Data shown

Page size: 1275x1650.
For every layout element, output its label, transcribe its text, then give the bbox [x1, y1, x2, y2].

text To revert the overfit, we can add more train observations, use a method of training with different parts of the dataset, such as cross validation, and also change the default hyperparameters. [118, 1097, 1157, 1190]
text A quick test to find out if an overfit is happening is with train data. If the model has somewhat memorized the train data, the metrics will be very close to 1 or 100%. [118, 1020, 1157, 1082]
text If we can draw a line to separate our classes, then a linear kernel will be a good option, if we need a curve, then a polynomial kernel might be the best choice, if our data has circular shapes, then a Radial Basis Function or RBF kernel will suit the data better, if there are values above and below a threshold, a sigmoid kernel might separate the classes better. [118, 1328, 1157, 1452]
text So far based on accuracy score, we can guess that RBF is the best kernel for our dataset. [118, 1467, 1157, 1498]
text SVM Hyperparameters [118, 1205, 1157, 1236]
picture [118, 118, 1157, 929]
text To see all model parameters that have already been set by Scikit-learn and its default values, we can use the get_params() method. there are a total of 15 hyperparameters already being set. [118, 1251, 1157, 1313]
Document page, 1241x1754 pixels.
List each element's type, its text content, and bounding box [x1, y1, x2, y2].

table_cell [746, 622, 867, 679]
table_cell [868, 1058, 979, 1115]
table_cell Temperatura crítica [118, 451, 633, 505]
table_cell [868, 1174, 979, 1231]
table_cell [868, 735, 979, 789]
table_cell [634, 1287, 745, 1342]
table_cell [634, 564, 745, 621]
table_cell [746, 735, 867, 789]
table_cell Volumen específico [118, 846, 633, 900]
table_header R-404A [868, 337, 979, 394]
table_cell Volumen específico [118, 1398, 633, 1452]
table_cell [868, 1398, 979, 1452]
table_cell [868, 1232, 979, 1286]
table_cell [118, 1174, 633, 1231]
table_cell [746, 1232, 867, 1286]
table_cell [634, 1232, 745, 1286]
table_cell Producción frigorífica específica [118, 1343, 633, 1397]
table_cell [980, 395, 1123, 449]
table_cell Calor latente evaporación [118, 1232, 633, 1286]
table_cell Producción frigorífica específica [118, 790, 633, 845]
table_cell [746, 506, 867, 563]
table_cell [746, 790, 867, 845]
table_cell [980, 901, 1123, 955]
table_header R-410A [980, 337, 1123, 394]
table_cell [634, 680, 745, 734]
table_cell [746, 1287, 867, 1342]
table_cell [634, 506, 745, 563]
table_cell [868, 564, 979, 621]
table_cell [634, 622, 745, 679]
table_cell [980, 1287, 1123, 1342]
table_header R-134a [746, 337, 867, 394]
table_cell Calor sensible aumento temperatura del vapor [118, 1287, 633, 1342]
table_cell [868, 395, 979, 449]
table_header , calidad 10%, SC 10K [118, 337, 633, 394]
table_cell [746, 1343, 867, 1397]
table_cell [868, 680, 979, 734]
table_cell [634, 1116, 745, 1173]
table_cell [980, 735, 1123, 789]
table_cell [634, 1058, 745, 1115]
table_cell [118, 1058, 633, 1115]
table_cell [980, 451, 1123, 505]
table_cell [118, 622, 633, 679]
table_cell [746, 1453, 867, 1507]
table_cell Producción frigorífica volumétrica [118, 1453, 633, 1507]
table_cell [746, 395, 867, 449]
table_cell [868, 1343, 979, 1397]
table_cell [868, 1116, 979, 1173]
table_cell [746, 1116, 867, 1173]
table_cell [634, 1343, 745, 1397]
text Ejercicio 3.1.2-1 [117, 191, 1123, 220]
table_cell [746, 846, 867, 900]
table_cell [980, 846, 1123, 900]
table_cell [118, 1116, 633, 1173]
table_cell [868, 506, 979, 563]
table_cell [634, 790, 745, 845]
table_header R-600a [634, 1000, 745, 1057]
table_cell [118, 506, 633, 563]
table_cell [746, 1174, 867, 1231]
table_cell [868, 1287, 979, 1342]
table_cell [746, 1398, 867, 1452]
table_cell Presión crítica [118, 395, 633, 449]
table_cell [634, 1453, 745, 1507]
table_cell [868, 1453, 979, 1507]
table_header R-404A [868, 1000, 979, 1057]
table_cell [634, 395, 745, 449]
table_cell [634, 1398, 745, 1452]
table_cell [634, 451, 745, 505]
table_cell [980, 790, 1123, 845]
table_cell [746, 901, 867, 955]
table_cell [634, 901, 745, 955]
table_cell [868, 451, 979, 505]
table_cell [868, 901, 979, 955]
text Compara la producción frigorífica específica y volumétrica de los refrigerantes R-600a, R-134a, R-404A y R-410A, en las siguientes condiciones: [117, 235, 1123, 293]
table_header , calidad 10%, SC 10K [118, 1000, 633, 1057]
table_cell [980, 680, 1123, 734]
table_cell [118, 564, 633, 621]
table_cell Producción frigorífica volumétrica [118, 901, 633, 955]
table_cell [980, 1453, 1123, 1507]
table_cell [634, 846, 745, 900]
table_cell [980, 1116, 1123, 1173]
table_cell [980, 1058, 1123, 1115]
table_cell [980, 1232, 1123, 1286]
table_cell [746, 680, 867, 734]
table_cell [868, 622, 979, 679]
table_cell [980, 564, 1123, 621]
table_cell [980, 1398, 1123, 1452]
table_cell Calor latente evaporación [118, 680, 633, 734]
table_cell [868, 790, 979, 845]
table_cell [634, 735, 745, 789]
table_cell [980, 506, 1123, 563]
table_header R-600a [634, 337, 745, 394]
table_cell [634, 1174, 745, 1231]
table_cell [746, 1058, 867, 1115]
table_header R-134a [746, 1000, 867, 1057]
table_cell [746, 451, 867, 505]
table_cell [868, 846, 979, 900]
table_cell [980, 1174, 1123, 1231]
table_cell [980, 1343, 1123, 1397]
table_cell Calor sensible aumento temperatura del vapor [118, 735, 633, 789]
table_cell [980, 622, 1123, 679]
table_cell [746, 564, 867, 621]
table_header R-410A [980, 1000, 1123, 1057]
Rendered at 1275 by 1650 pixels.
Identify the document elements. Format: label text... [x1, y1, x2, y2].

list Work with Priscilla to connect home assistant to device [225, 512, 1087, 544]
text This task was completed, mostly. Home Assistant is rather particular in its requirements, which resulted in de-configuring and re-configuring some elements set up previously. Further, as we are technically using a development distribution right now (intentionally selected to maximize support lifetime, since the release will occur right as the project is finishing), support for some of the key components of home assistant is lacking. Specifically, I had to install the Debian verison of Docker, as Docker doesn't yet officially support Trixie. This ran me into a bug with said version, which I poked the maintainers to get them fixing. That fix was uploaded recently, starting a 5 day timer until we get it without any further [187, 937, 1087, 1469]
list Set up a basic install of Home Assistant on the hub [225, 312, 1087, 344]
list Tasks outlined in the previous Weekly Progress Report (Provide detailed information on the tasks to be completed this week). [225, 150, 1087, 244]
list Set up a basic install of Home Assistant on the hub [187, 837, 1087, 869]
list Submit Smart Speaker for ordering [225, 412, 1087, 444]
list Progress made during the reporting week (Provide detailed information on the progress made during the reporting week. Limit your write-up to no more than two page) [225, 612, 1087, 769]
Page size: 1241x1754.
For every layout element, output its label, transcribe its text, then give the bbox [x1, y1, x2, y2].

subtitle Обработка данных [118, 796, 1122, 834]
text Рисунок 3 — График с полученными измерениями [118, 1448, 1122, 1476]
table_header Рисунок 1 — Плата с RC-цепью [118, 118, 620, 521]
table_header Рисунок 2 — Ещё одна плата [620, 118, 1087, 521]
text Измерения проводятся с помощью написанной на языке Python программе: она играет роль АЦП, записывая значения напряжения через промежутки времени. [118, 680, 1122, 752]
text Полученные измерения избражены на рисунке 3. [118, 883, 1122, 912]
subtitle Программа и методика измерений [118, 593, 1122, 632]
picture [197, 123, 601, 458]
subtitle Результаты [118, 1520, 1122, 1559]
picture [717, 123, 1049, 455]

Challenge
List every line in the records above that contains the string "default", copying each line in full.

Final result
text To revert the overfit, we can add more train observations, use a method of training with different parts of the dataset, such as cross validation, and also change the default hyperparameters. [118, 1097, 1157, 1190]
text To see all model parameters that have already been set by Scikit-learn and its default values, we can use the get_params() method. there are a total of 15 hyperparameters already being set. [118, 1251, 1157, 1313]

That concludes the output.